### Written request
Place every line of the items below into a Markdown table with two columns, Row and Line, numbering the rows and skipping any blank lines. Leave the pictures out of your answer.

**** Input

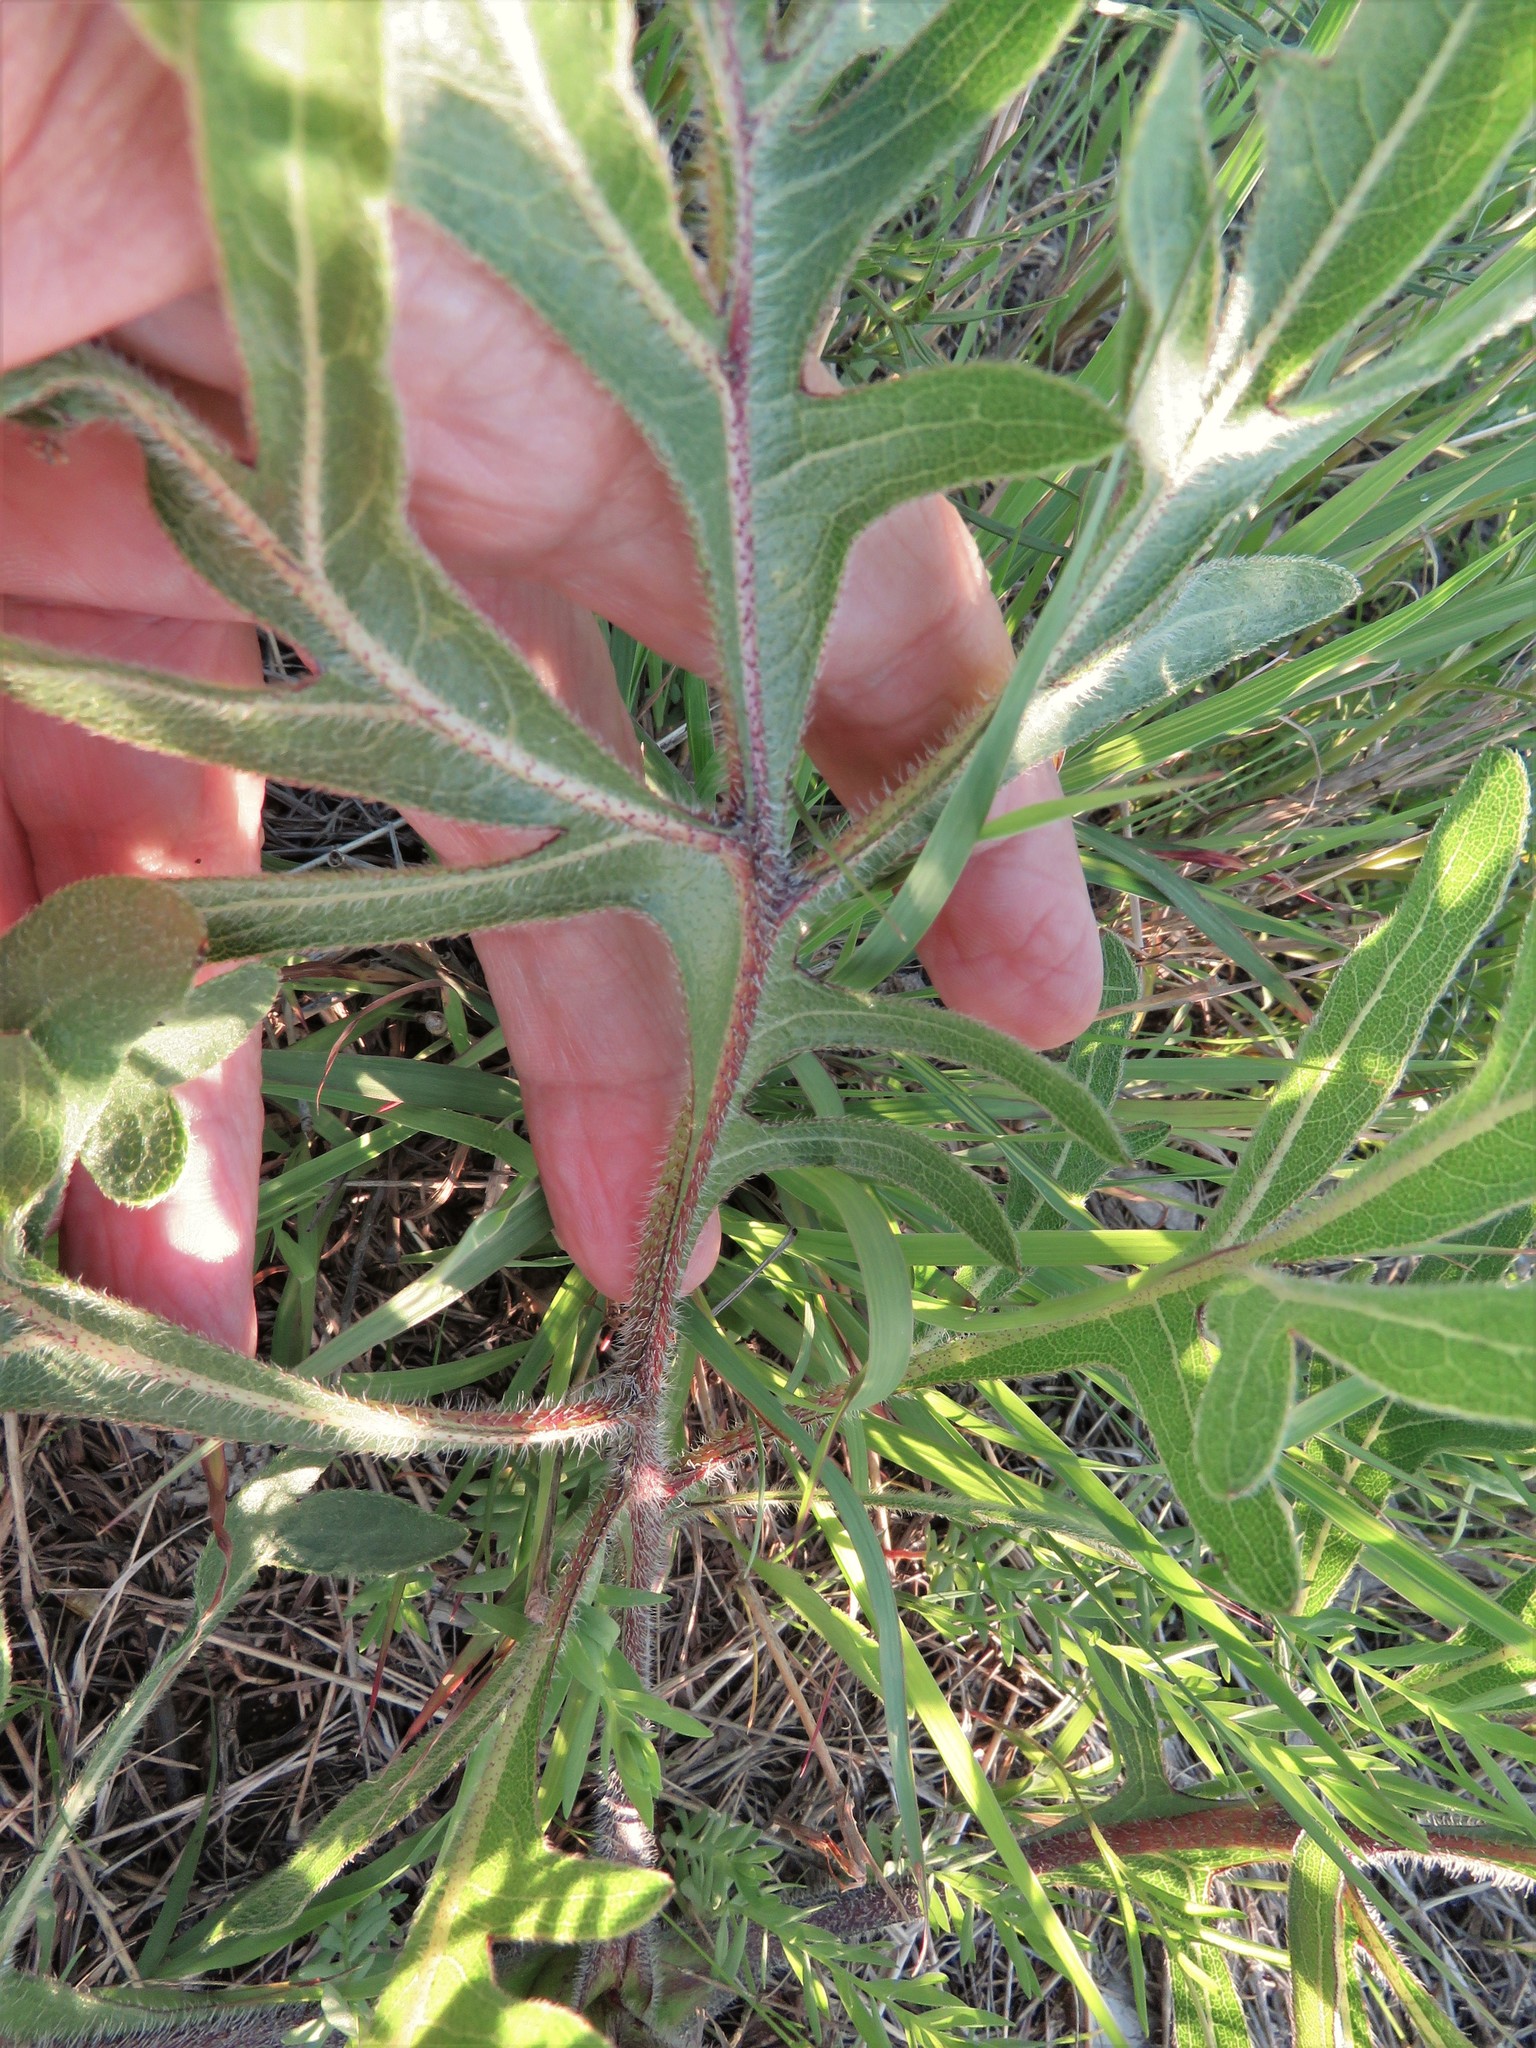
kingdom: Plantae
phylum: Tracheophyta
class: Magnoliopsida
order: Asterales
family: Asteraceae
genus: Silphium
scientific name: Silphium albiflorum
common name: White rosinweed
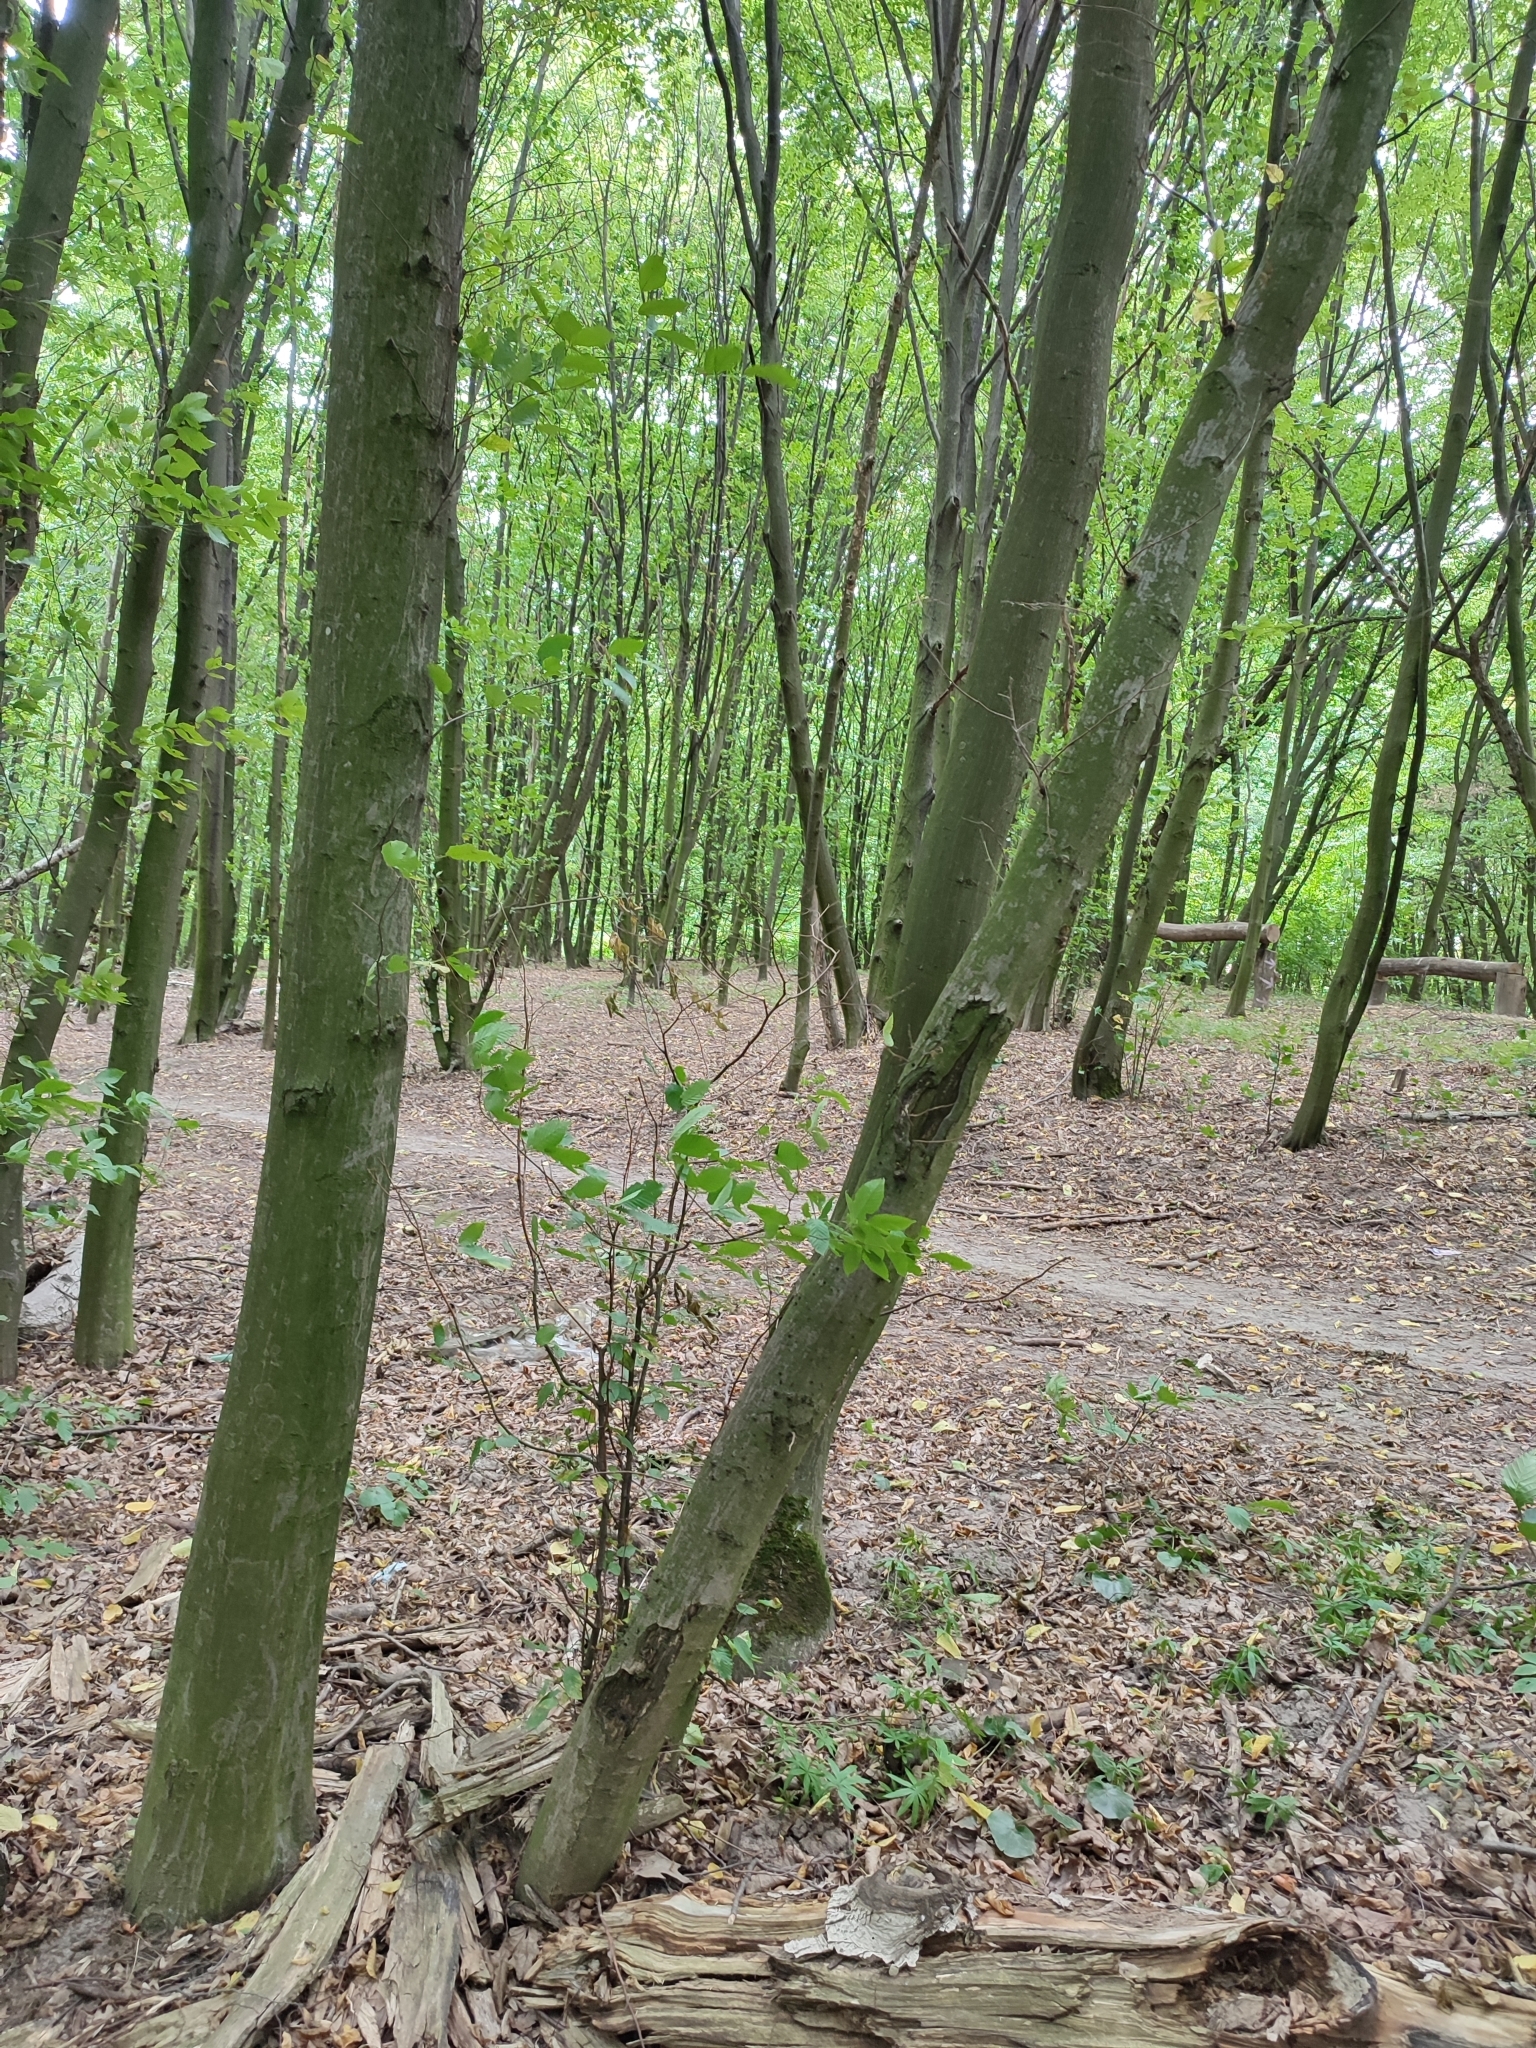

********

### Answer to this problem
| Row | Line |
|---|---|
| 1 | kingdom: Plantae |
| 2 | phylum: Tracheophyta |
| 3 | class: Magnoliopsida |
| 4 | order: Asterales |
| 5 | family: Asteraceae |
| 6 | genus: Silphium |
| 7 | scientific name: Silphium albiflorum |
| 8 | common name: White rosinweed |